Kenworth’s T270 and T370 Kenworth chassis will be offered with a narrower battery box and aft-of axle fuel tank mounted between the frame rails, the company announced.  The goal of the two introductions is to simplify truck body installations.

The enhancements are part of a focused medium-duty body builder expansion program that opens up more frame packaging options for medium duty customers with complex body installations such as utilities, fire and street maintenance departments, towing operators and hydronic service providers.

“By choosing these two new options together, special application customers and their body builders will find it much easier to install custom bodies, equipment and apparatus on the Class 6 Kenworth T270 chassis and the Class 7 Kenworth T370 chassis,” said Kurt Swihart, Kenworth marketing director. “The new frame packaging options could also reduce the amount of custom work body builders have to do, resulting in a potential reduction in the cost of installation.”

The new battery box, which is six inches narrower than the standard box, frees up space on the left-hand side for body installations and for a small DEF tank to be mounted under the cab.
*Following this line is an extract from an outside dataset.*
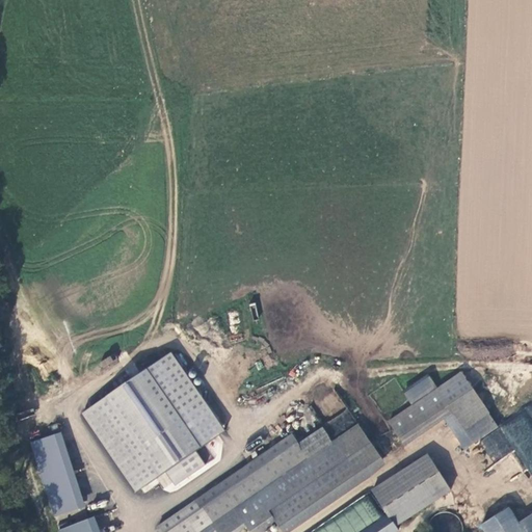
[(238,312),(230,313),(230,323),(238,323),(238,312)]
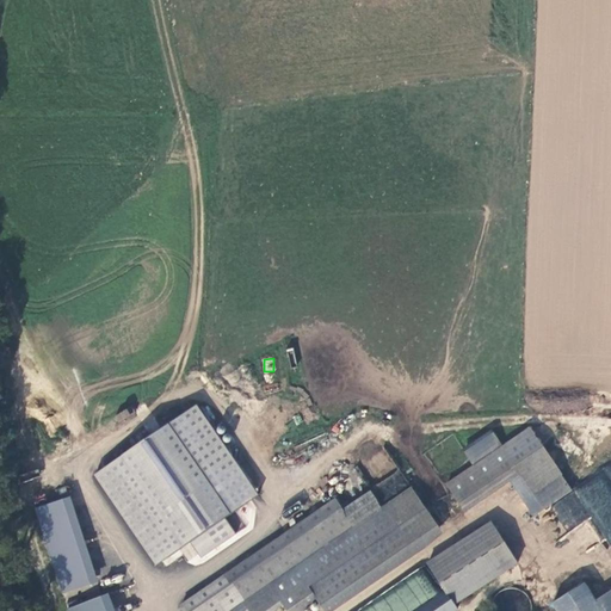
[(238,537),(224,516),(257,497),(199,405),(93,470),(155,572),(183,555),(190,567),(238,537)]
With this option, the air tanks are now located on the back of the cab rather than the standard placement below the battery box.

“Even though the new battery box is narrower, fleets won’t lose any battery capacity on their T270s or T370s,” Swihart said. “The new battery boxes can still accommodate two or three batteries.”

A matching narrow tool box is also available for the right side of the T270 and T370, and can be combined with a fuel tank pulled forward to lessen the effect on the back of the cab. In this case, the DEF tank is mounted behind a right-hand narrow tool box.

The new steel rectangular fuel tanks, mounted between the frame rails behind the rear axle, are available in 45- and 70-gallon capacities.  After review of current customer capacities needed, these two capacities should support all complex body applications, Swihart said. The fuel tanks feature temporary fuel fillers, which body builders can relocate in many different ways to accommodate various bodies and equipment. The tanks can also be equipped with auxiliary supply tubes for customers using generators or other apparatus. Because the tanks are supported by welded steel cross members, they can be used with or without frame inserts.

While the narrower battery box and the rear between-the-frame-rail-mounted fuel tanks can be ordered separately depending on the fleet or truck operator’s needs, Swihart notes they are designed to work in tandem to clear as much frame space as possible to make complex body installations easier.